I think it will become increasingly important to farmers as well, this more intensive and more practical herd health planning. So we're, we're moving in the right direction. I think as vets, one way to improve the sort of practicality of it is maybe to take that herd health plan away from the kitchen table and away from that cup of tea, sorry, but to take it out and do a farm walk while you're talking about stuff.
It really, it it it It helps to encourage the farmer to engage and to maybe explain the constraints that they have when you're saying, I think you should do this. They can point out the reason that maybe they can't, and it it makes it a bit less paternalistic. It's more of a conversation.
It's more participatory, and it's a lot more practical. So you're gonna see things and do things and spend more time and develop that relationship with that farmer. If you just take it outside, I I'd probably say that that's one small step.
Yeah, thank you.

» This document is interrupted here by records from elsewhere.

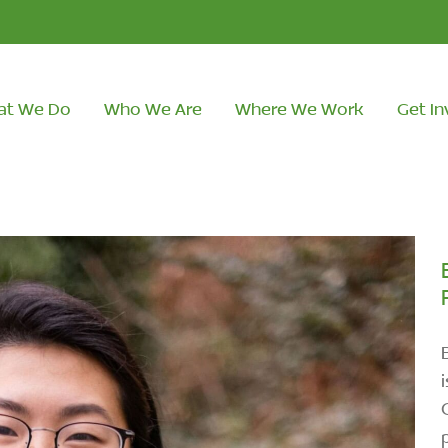
at We Do
Who We Are
Where We Work
Get In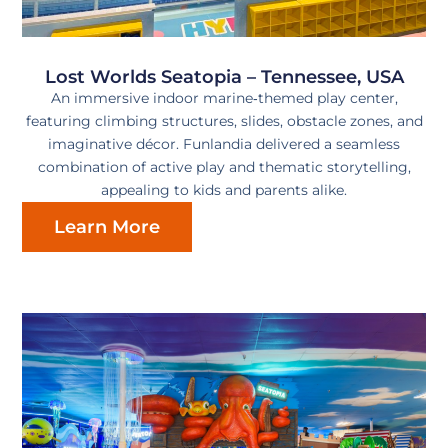
Lost Worlds Seatopia – Tennessee, USA
An immersive indoor marine‑themed play center,
featuring climbing structures, slides, obstacle zones, and
imaginative décor. Funlandia delivered a seamless
combination of active play and thematic storytelling,
appealing to kids and parents alike.
Learn More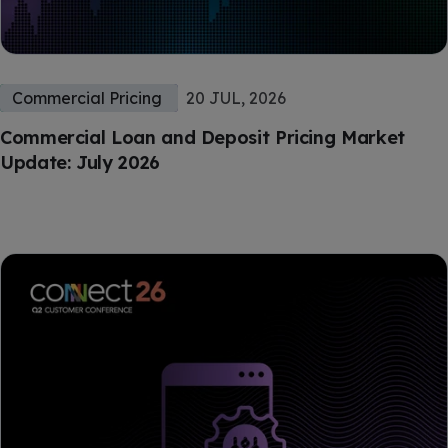
Commercial Pricing
20 JUL, 2026
Commercial Loan and Deposit Pricing Market
Update: July 2026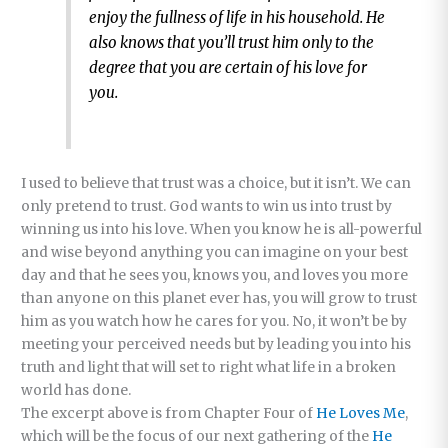
enjoy the fullness of life in his household. He
also knows that you’ll trust him only to the
degree that you are certain of his love for
you.
I used to believe that trust was a choice, but it isn’t. We can
only pretend to trust. God wants to win us into trust by
winning us into his love. When you know he is all-powerful
and wise beyond anything you can imagine on your best
day and that he sees you, knows you, and loves you more
than anyone on this planet ever has, you will grow to trust
him as you watch how he cares for you. No, it won’t be by
meeting your perceived needs but by leading you into his
truth and light that will set to right what life in a broken
world has done.
The excerpt above is from Chapter Four of
He Loves Me
,
which will be the focus of our next gathering of the
He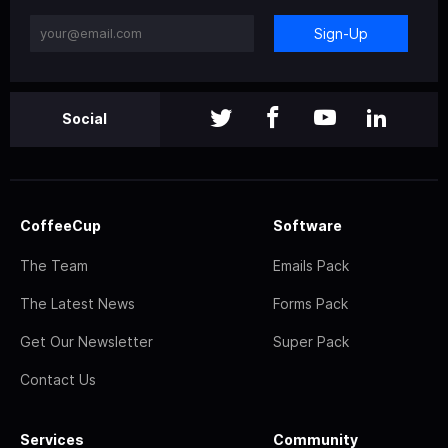
Sign-Up
Social
CoffeeCup
Software
The Team
Emails Pack
The Latest News
Forms Pack
Get Our Newsletter
Super Pack
Contact Us
Services
Community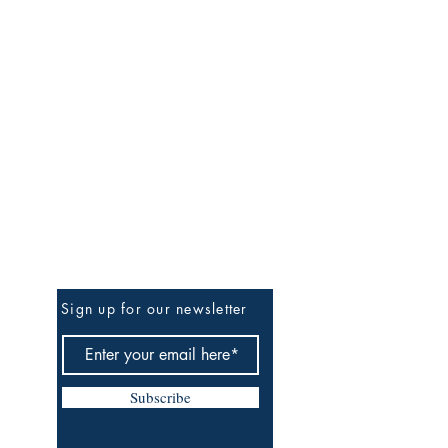
Be the First to Know
Sign up for our newsletter
Subscribe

And, and actually make it important in its own right. Someone's saying, what, what do you feel about the, World Health organisation in alluding that vets contribute to antimicrobial resistance in humans?
I, I think this is alluding to it, the most recent, WHO paper that came out around the critically important antimicrobials. Yeah, I think, again, we have to be careful. There is, there is still such a lack of research in this area, but the research is showing that there is a link between the use of antimicrobials in agriculture and the amounts of AR that's being found in humans as well, so they're not wrong in saying that we have ear responsibility, but perhaps the wording can be a little, well, not inflammatory, but just a little bit blame gamey sometimes.
So I think it's very easy to be defensive as vets and feel like we're under fire. But we do need to take some responsibility because we do have some responsibility in this area really. Thank you.
And again, I think when we talk to. Jude before, it was asking, you know, what would be your sort of three top tips to take away when discussing with farmers around antimicrobial microbial usage on the farm. Yeah, that's a really good question actually.
. Just asking them what they think they can do. So like I said, it's this stuff that comes out of the multifacial interviewing and from communication skills, and it's not something that I feel like I was particularly taught well at uni or it was very much in its infancy, but it's, it's seeing what is the, what is it that the farmer wants, not just what your agenda is when you walk on the farm and think, yes, I can change this, that or the other. What does, what's the priority for the farmer?
What are the sort of low hanging fruits? So is it moving to selective dry? Therapy, is it stopping using antibiotic foot baths.
So go for the low hanging fruit always first, because it's an easy win. And yeah, just a really participatory approach. I'm not sure if that was 3, but that's no, that's great.
Thank you. I, I'm with time for one last question. We've talked quite a lot about, the farmer and vet relationship, but what about when a vet down the road is selling antimicrobials that another practises is saying shouldn't be used?
How do we deal with that as a profession? That is the million dollar question, isn't it? Yeah, that's obviously a really difficult one, and it is something that.
I, I've heard said and does happen, definitely, but there are a lot of practises, particularly in the Southwest because that's where I, where I'm sort of based, so that's where I know who have successfully reduced their antimicrobial use and their farmers have stayed with them. They've As I've shown in my presentation, farmers are on board with this. They, they want to be doing something about it.
You might have some farmers that you lose, but you'll gain others for being a proactive practise that looks like it's really doing something about it. So I think overall, it, it shouldn't have too great an effect, hopefully. Well, thank you very much.